Wanjiku Kamau & Wakonyo Mukai v Wambui Mukai & Mutahi Suo [2016] KEHC 2826 (KLR)
Full Case Text
REPUBLIC OF KENYA
IN THE HIGH COURT OF KENYA AT NAIROBI
SUCCESSION CAUSE NO. 1227 OF 1999
IN THE MATTER OF THE ESTATE OF JANE MUNJAGI MUKAI (DECEASED)
WANJIKU KAMAU………….…… 1ST APPLICANT
WAKONYO MUKAI ……….……..2ND APPLICANT
VERSUS
WAMBUI MUKAI ……..……..….1ST RESPONDENT
MUTAHI SUO……………..…….2ND RESPONDENT
RULING
[1] These succession proceedings relate to the late Jane Wanjagi Ngugi alias Munjagi Mukai who died on 17th April 1994. Mutahi Suo the deceased’s husband’s brother petitioned for probate of Oral will for grant of letters of administration and was issued with the same on 5th August 1999 and was subsequently confirmed on 5th May 2000. Wanjiku Kamau and Wakonyo Mukai filed summons dated 27th September 2007 seeking annulment of grant, enjoinment of Wambui Mukai, a temporary injunction restraining the respondents from selling, transferring, alienating or otherwise dealing with properties comprising the deceased’s estate among them L. R. No. 7785/433andL.R. 7785/424 and shares or dividends in Muringa Company Limited. Their application was based on grounds that the grant was obtained fraudulently by making a false statement of existence of oral will by the deceased and concealment that the deceased had 4 daughters and their children who were dependants of the deceased’s estate who are entitled to a share of the estate in equal proportions. That the respondents acted in collusion to deny the applicants and Maria Wanjiku Kimani of their inheritance.
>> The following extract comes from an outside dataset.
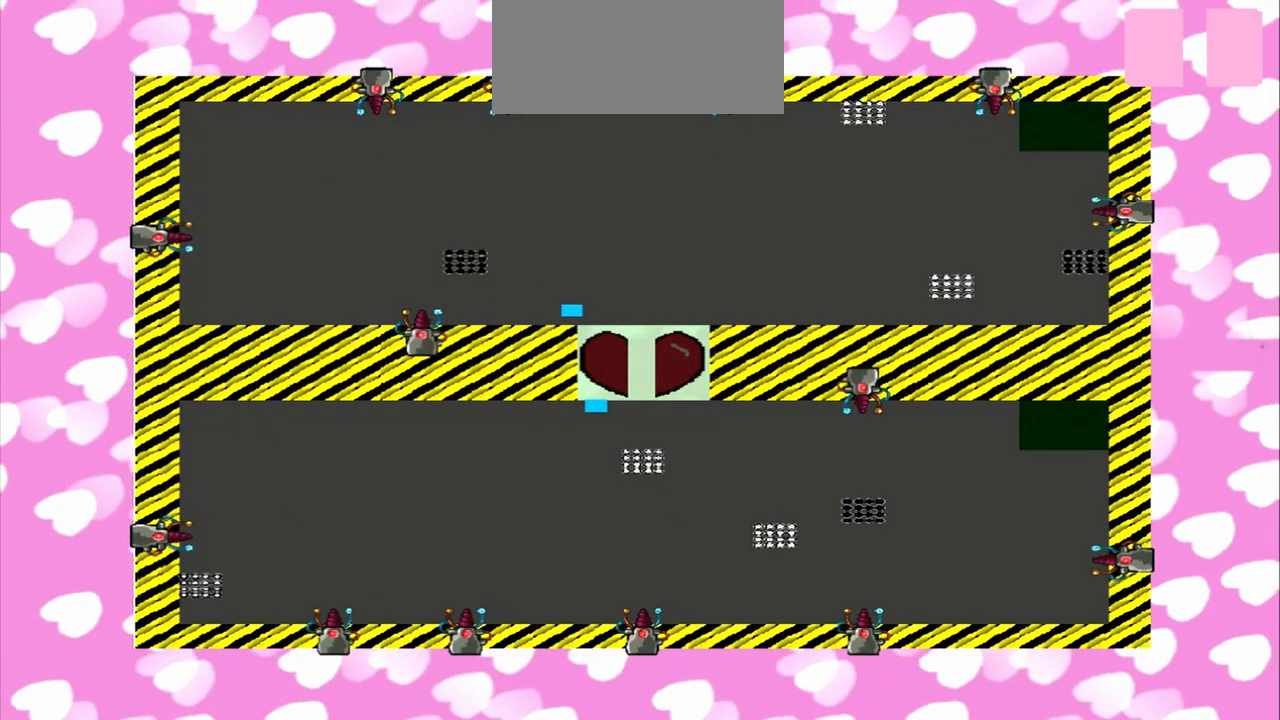
{"buttons": [], "left_stick": "right", "right_stick": "up-right", "events": []}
[2]On 9th April 2008 Justice Onyancha ordered, Wambui Mukai be joined in the cause as the 2nd Respondent and that a temporary injunction do issue as against the deceased’s properties L. R. No. 7785/433andL.R. 7785/424and shares or dividends in Muringa Company Limited. Parties were also urged to file and serve their replying affidavit and further affidavits if need be. Mutahi Suo filed his replying affidavit on 17th May 2008 and a further affidavit by Wanjiku Kamau filed on 12th June 2008.
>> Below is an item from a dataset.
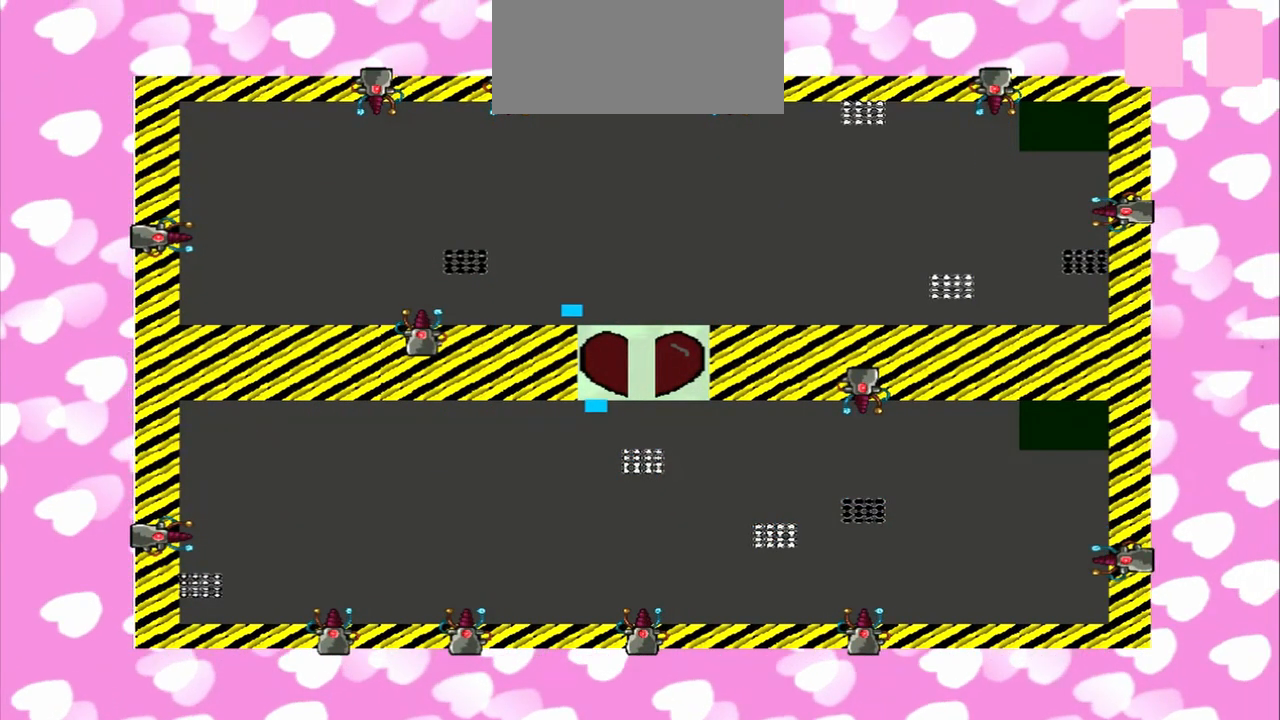
{"buttons": [], "left_stick": "right", "right_stick": "up-right", "events": []}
[3]The objectors /applicants filed the summons dated 27th September 2007 seeking an injunction against the respondent from selling, transferring, alienating or otherwise dealing with the properties comprising the deceased’s estate among them L.R. NO. 7785/433 and L.R. No.7785/424. Justice Rawal upon consideration of the parties affidavits made her ruling on 10th February 2009 in dismissing the summons dated 27th September 2007 she held that the 2nd cause was filed after the conclusion of the first cause. The learned judge took issue with the inordinate delay by the applicants to file the said summons as they came to court after the conclusion of the succession cause and for filing another succession cause for the same deceased. Further, that they did not adduced any evidence to invalidate the oral will.
[4] The applicant’s application for stay of Justice Rawal’s (as she then was) ruling dated 10th February 2009 came before Justice Luka Kimaru who held that the applicants had inordinately delayed in filing the same 7 years after the delivery of the said ruling. Further, that since the extension of leave by Justice GBM Kariuki to file the said appeal the applicants had made no efforts to prepare the record of appeal. That the property in question had already been transferred to third parties and as such there was nothing to be stayed.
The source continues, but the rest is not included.